The plan cites a 2017 report from consulting firm Milliman that estimated a federally supported high-risk pool could require $3.3 billion to $16.7 billion a year. The AHCA also called for high-risk pools but only gave $2.5 billion a year to help states fund them.

While the “$17 billion annual price tag may not seem ideal, it sets up a sustainable path for the individual market,” the RSC report said.

The desire for more funding for high-risk pools is likely a nod to Democratic attacks during the 2018 midterms that the AHCA threatened pre-existing condition protections. The nonpartisan Congressional Budget Office said the AHCA, which let states waive pre-existing condition protections, would lead to people in those states not getting affordable coverage for their pre-existing conditions.

While the AHCA had funding for high-risk pools, experts across the healthcare spectrum said that it wasn’t enough. It would remain to be seen how much more funding would be needed.

Doubling down again on health savings accounts

Bolstering health savings accounts has been a very popular reform idea among Republicans, and that enthusiasm is clear in the RSC plan.

The plan proposes to increase how much an employee can contribute to a health savings account. Currently, an individual can contribute $3,500 and a family can contribute $7,000.

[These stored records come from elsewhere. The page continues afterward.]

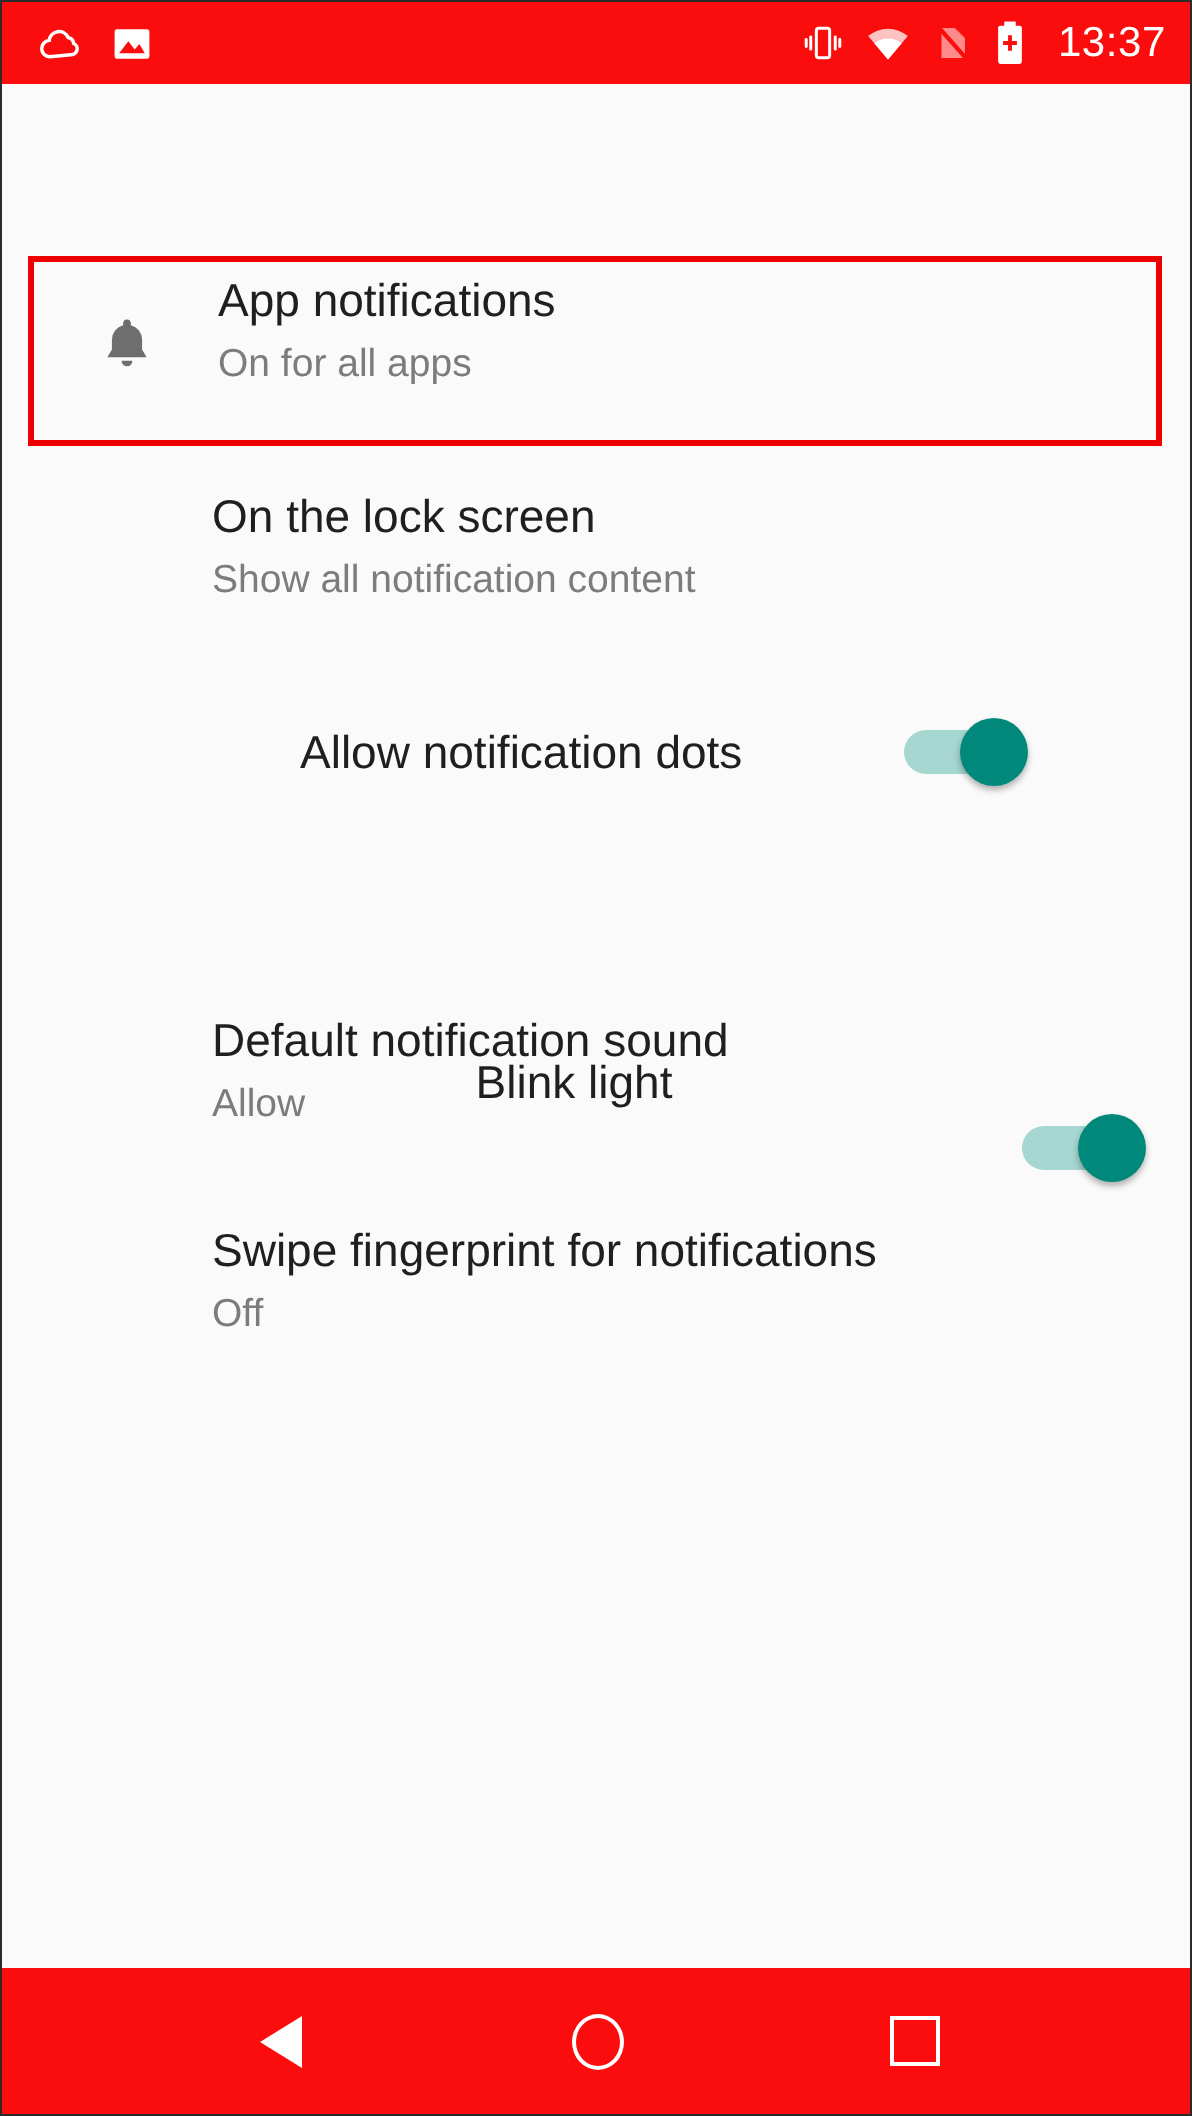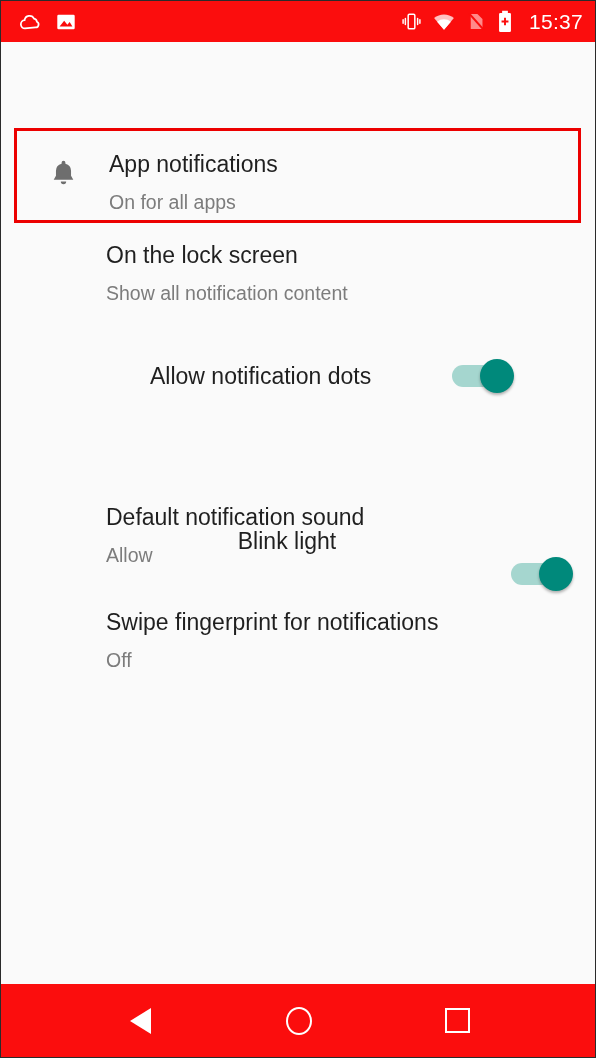"15:37" span.sb-time { text: 15:37 -> 13:37 }
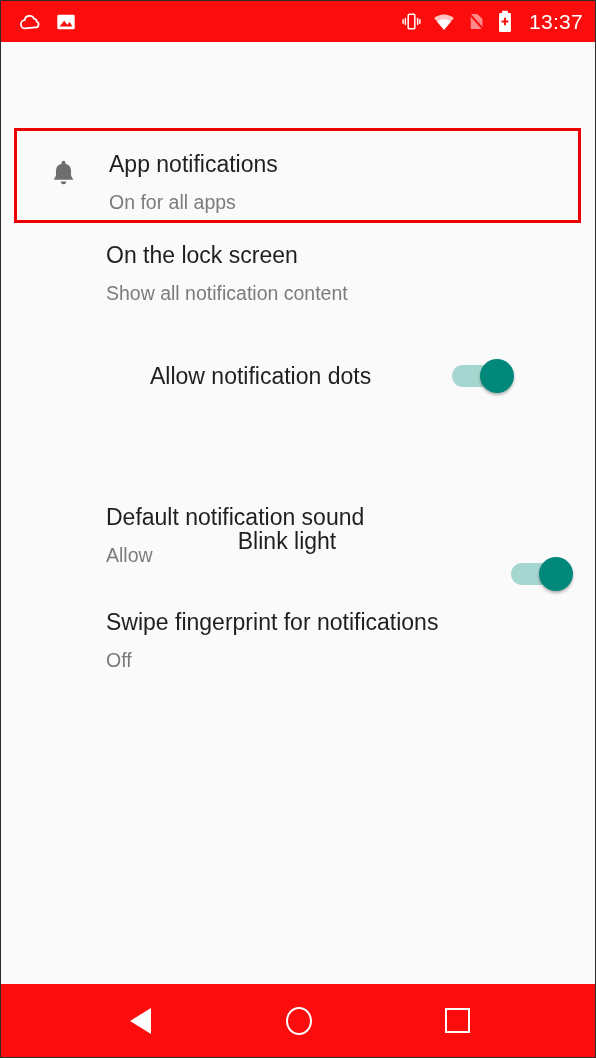"App notifications" .row-app-notifications { align-items: flex-end -> flex-start }
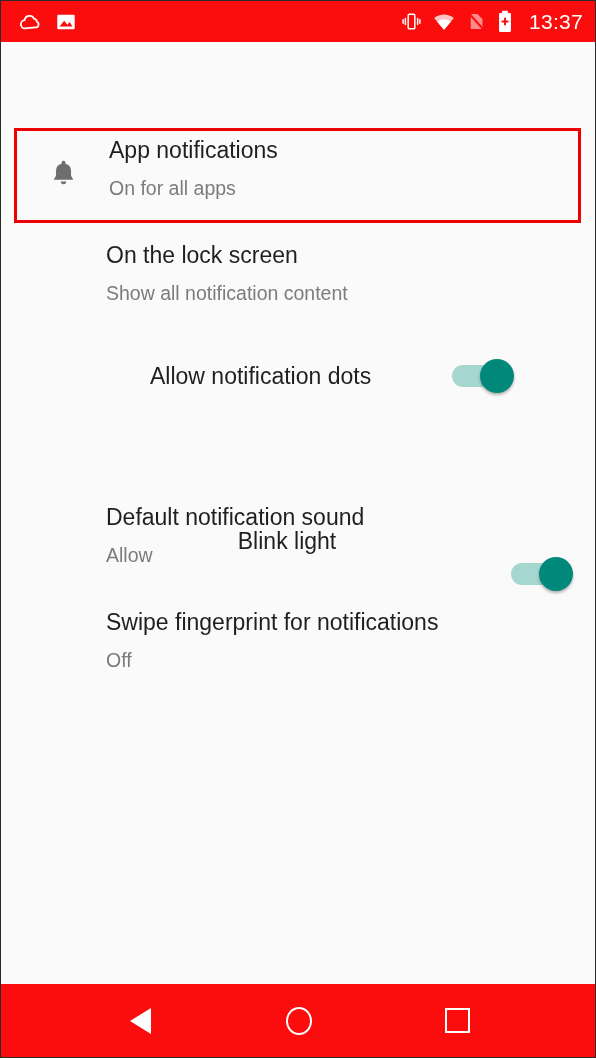"On for all apps" .row-sub { margin-top: 9px -> 3px }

A 2018 bill that passed out of the House but didn’t make it through Congress increased the contribution cap to $6,650 for an individual and $13,300 for a family.

Now, the RSC plan wants to increase the figures again, this time to $9,000 per individual and $18,000 for families, in line with a proposal from libertarian think tank Cato Institute.

“The RSC plan would also expand health savings accounts so that they could be used for a number of health services and products that currently must be paid for with after-tax dollars,” the plan said.

Replace Medicaid expansion with a block grant

This is another common reform in ACA repeal plans. The bill would phase out the enhanced federal matching rate for the Medicaid expansion to pre-expansion levels.

In addition, the bill would replace the existing open-ended federal match with a fixed amount in a block grant.

But the plan has a new twist in a new “flex-grant” that would give more funding to states that adopt a work requirement. However, half of the funding for any flex-grant must go toward supporting the purchase of private plans for low-income individuals.

So far, 12 states have gotten approval from the Trump administration to install work requirements for their Medicaid expansion population. But of those 12 states, three have had their work requirement programs struck down by legal challenges.

Some states are also considering installing their own block grants. Tennessee has released a draft proposal for a block grant but has yet to get federal approval.